Ob mir das gelungen ist? Keine Ahnung. Als Sprecher ist man zu involviert, um das auch nur halbwegs objektiv beantworten zu können. Ich hoffe es.
Als Schulleitungsmitglied sitze ich genau zwischen der Praxis der Lehrkräfte und den Erkenntnissen der Forschung. Mein Job ist es auch, Schulentwicklung auf Basis von Forschung (die ich kennen muss) zu betreiben und dies in die Praxis zu vermitteln.
„Herr Klinge, was stimmt Sie hoffnungsvoll?“, war die abschließende Frage von Moderator Armin Himmelrath.
Hm.
So sehr ich hinter dem intensiven Schulentwicklungsprozess meiner eigenen Schule stehe, so sehr ich Projektunterricht, Werkstätten und Lernbüros unterstütze – diese Insellösungen können nicht die Lösung sein. Eigentlicher Adressat der Forschung muss die Politik sein, die das Erforschte in konkrete Gesetze und Erlasse gießt. Ich finde: Analog zum Klimawandel.

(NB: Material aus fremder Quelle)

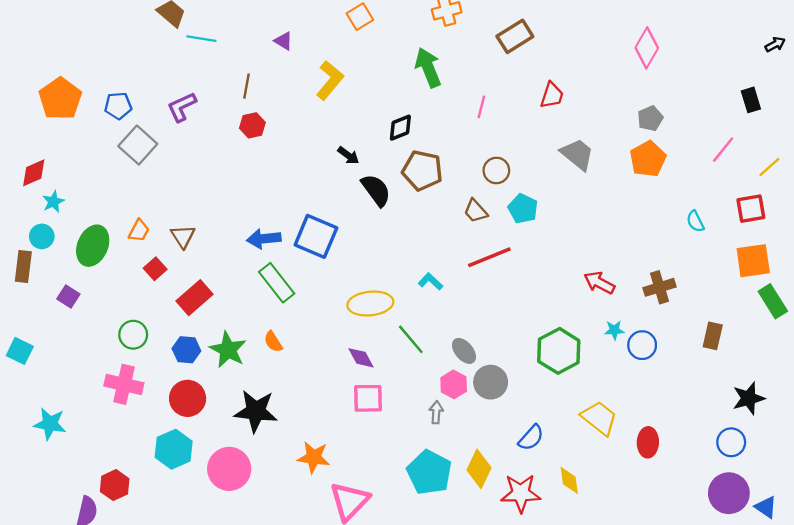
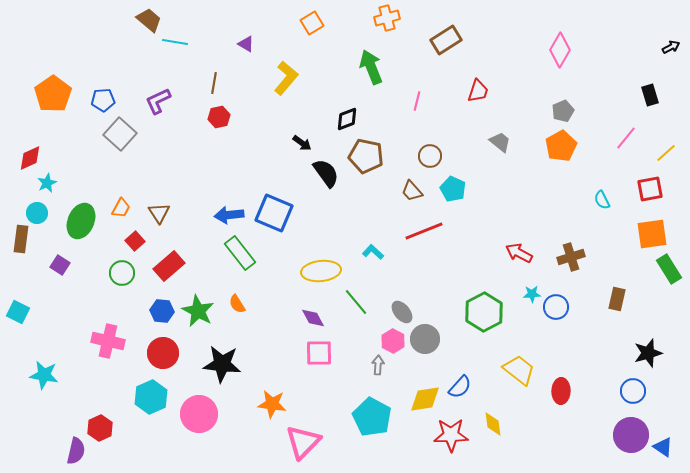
gray trapezoid: (577, 154) -> (500, 142), size x0.7
green circle: (133, 335) -> (122, 273), moved
yellow diamond: (479, 469) -> (425, 399), moved, turned 56

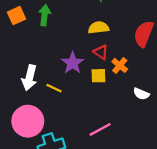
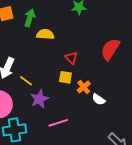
yellow semicircle: (99, 28) -> (45, 34), moved
purple star: (73, 63) -> (39, 99), moved
orange cross: (120, 65) -> (84, 87), moved

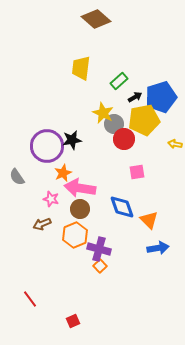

Einige Leute leben vegan, einige Firmen sind engagiert klimaneutral – aber das sind immer nur Einzelne. Die Politik ist aufgerufen, Gesetze zu verantworten, die den Klimawandel auf breiter Basis bekämpft. Die Politik ist aufgerufen, Bildung zu verbessern.

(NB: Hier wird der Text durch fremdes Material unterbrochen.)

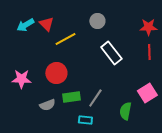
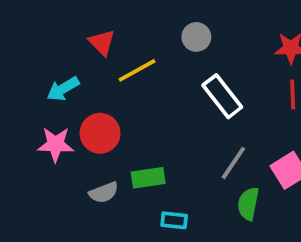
cyan arrow: (25, 25) -> (63, 89), moved
red circle: (56, 73) -> (100, 133), moved
gray line: (95, 98) -> (233, 163), moved

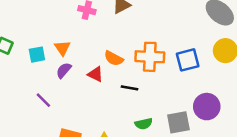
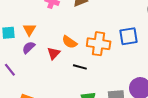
blue square: (188, 60) -> (128, 36), moved
red triangle: (95, 74) -> (54, 53), turned 40

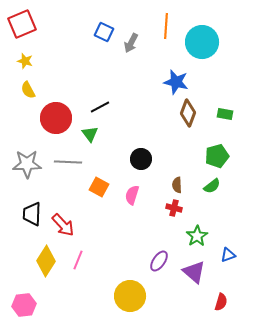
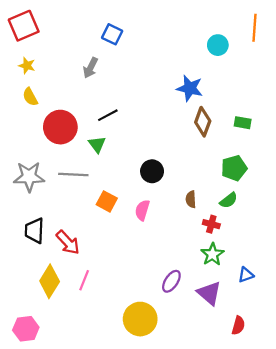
orange line: (166, 26) -> (254, 28), moved
cyan circle: (202, 42) -> (218, 45), size x0.6
gray arrow: (131, 43) -> (91, 68), moved
red cross: (174, 208) -> (211, 224), moved

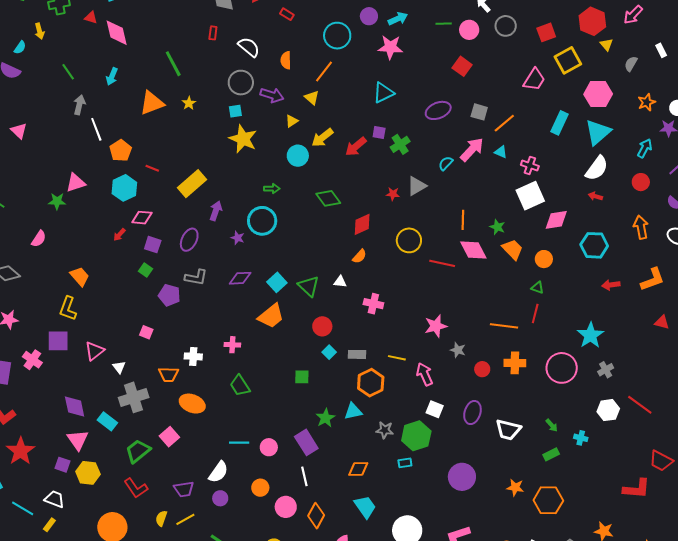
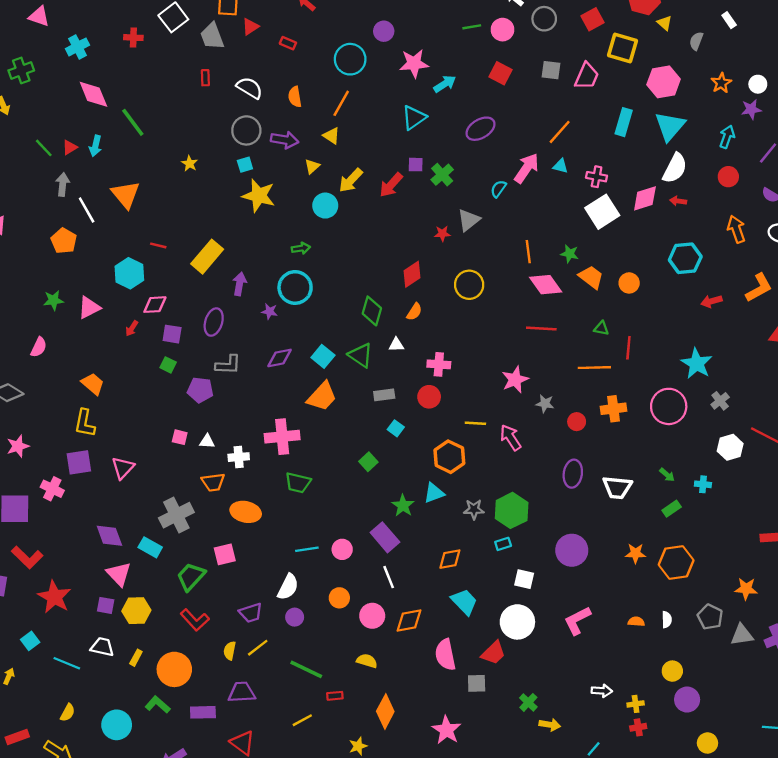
red triangle: (91, 17) -> (70, 147), moved, turned -40
cyan arrow: (398, 19) -> (445, 84), moved
yellow square: (568, 60) -> (623, 48), turned -36
green line: (173, 64) -> (133, 122), moved
orange triangle: (152, 103) -> (126, 195), moved, turned -40
gray square: (479, 112) -> (551, 70), moved
orange pentagon: (121, 150) -> (64, 241), moved
pink triangle: (76, 183) -> (89, 308), moved
green diamond: (328, 198) -> (372, 311), moved, turned 60
pink diamond: (556, 220) -> (645, 198), moved
red line: (442, 263) -> (541, 329), moved
green triangle: (537, 288) -> (601, 328), moved
red circle: (322, 326) -> (429, 397), moved
pink cross: (232, 345) -> (282, 437), size x1.8
gray rectangle: (357, 354) -> (384, 395), moved
white triangle: (119, 367) -> (207, 441), moved, turned -40
green square: (302, 377) -> (368, 462), turned -35
green trapezoid: (240, 386) -> (298, 483), turned -35
white square: (435, 409) -> (524, 579), moved
pink square: (169, 437) -> (225, 554), turned 36
orange diamond: (316, 516) -> (409, 621), turned 60
yellow rectangle: (49, 525) -> (136, 658), moved

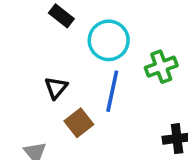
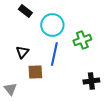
brown square: (79, 123) -> (35, 72), turned 35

Wie zuversichtlich bin ich? Hm. Hm.
Der zweite Tag lässt mich ein wenig bedauern, dass ich mich gestern so harsch geäußert habe.
Aber nur wenig – denn die Vermischung von Bildungsgipfel und Bundesforschungstagung war in vielerlei Hinsicht unglücklich und dieses Empfinden wurde an einigen Stellen geteilt. Der Bildungsgipfel war mau, die Bildungsforschungstagung toll. Und das, obwohl ich nicht zur Zielgruppe der Adressaten gehöre. Jetzt aber geht es zurück in die Praxis: Zweieinhalb Wochen noch bis zu den Osterferien und mein Schreibtisch biegt sich unter der Arbeit*. Und wenn die Bahn mich nicht im Stich lässt, komme ich auch heute noch zu Hause an und mein Unterricht morgen wird nicht ganz unterirdisch.

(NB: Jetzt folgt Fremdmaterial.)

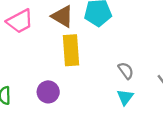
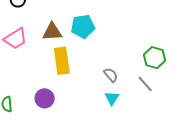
brown triangle: (62, 16) -> (52, 32), turned -30

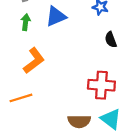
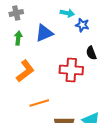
red cross: (101, 85) -> (71, 70), moved
orange line: (21, 98) -> (39, 103), moved

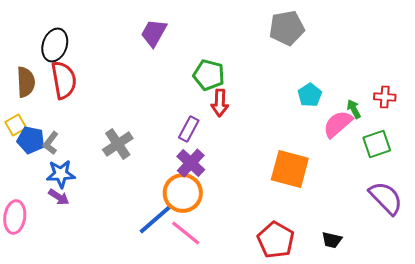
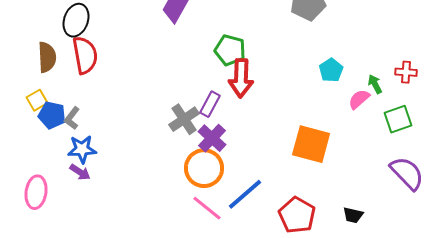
red arrow: (220, 103) -> (241, 78), size x1.4
pink semicircle: (338, 124) -> (359, 99), size x0.7
gray cross: (118, 144) -> (184, 119), moved
blue line: (156, 219) -> (245, 194), moved

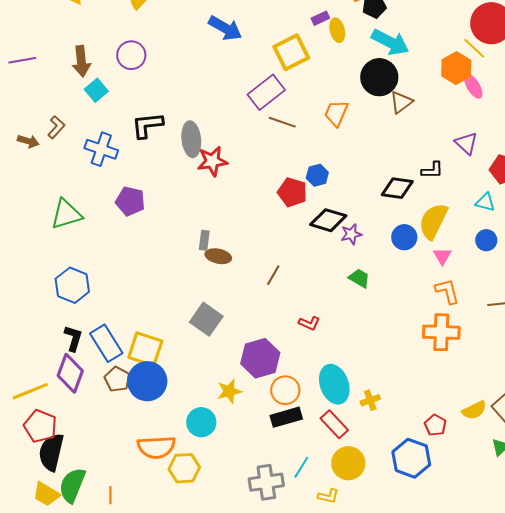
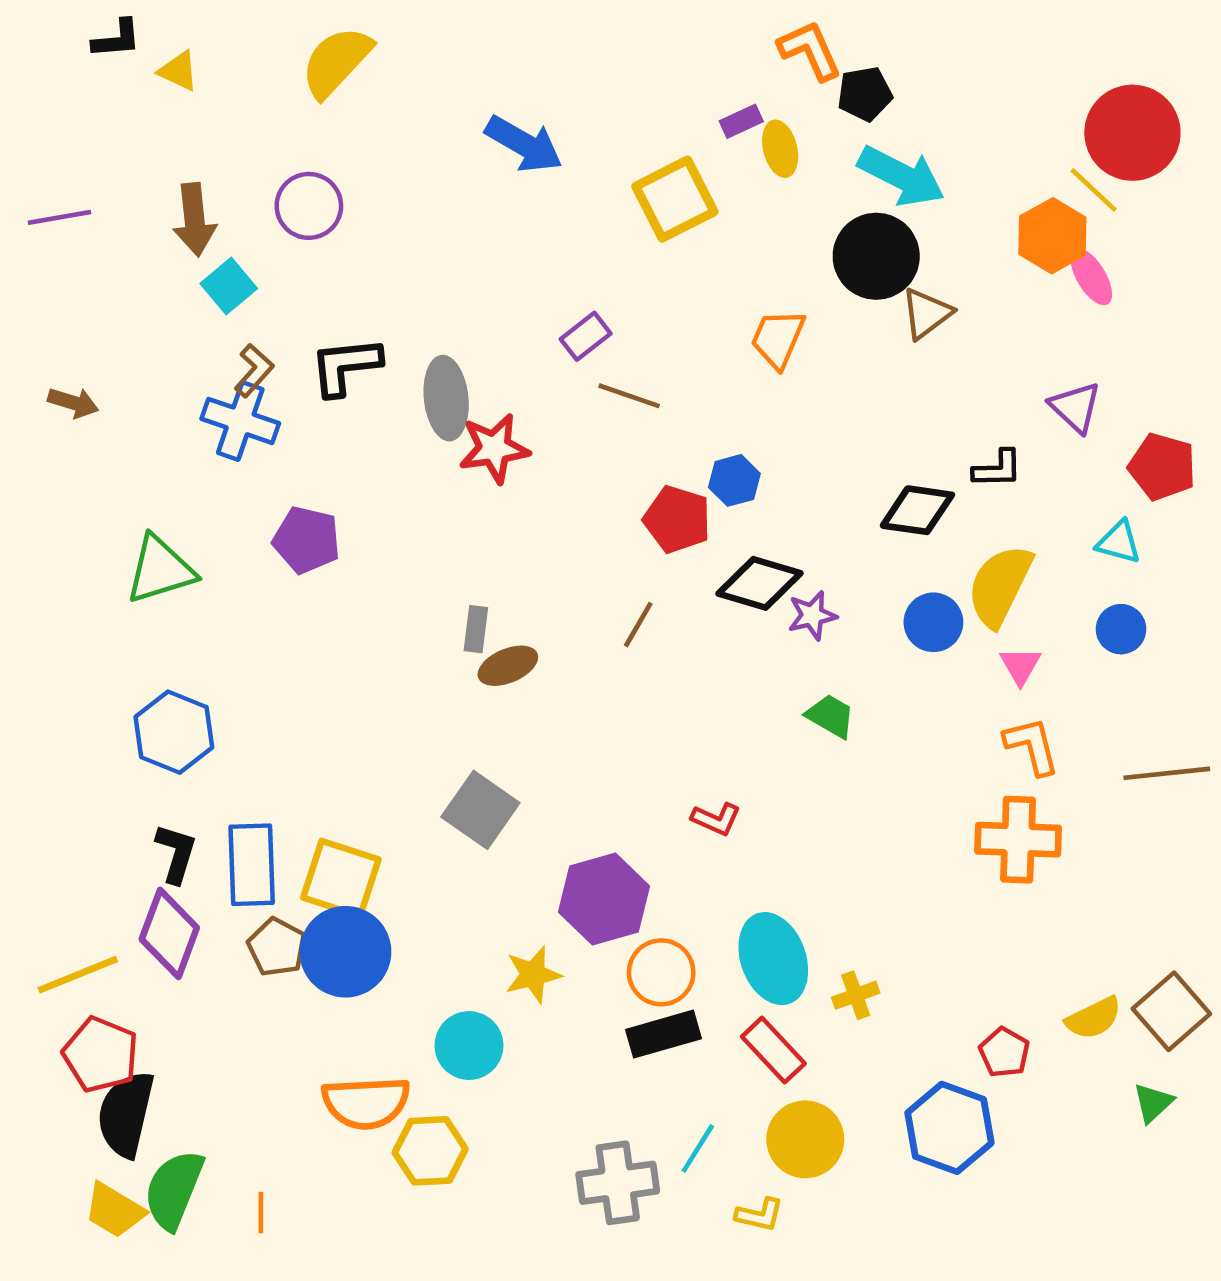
purple rectangle: (266, 92) -> (586, 336), moved, size x0.6
brown line: (282, 122) -> (629, 396), moved
brown L-shape: (56, 127) -> (254, 371), moved
brown ellipse: (218, 256) -> (508, 666), turned -35
brown line: (273, 275) -> (638, 625), moved
blue rectangle: (106, 343) -> (252, 865), turned 30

* Ist natürlich metaphorisch gemeint: Digitale Arbeit wiegt nichts und sieht nach nichts aus.
Lieber Jan-Martin,
vielen Dank für den tollen Austausch. Der fünfte Geburtstag vom Forum Bildung Digitalisierung hätte dir sicherlich auch gut gefallen.
Gibts denn diese Vorträge irgendwo online?
Leider nein 🙁
Andreas Schleicher werde ich auf dem BiKo23 in Heilbronn am Samstag kommende Woche hören, ich bin gespannt. „Bildungs-Welten-Wanderer“, so freue ich mich nun auf ihn. Danke für den Bericht.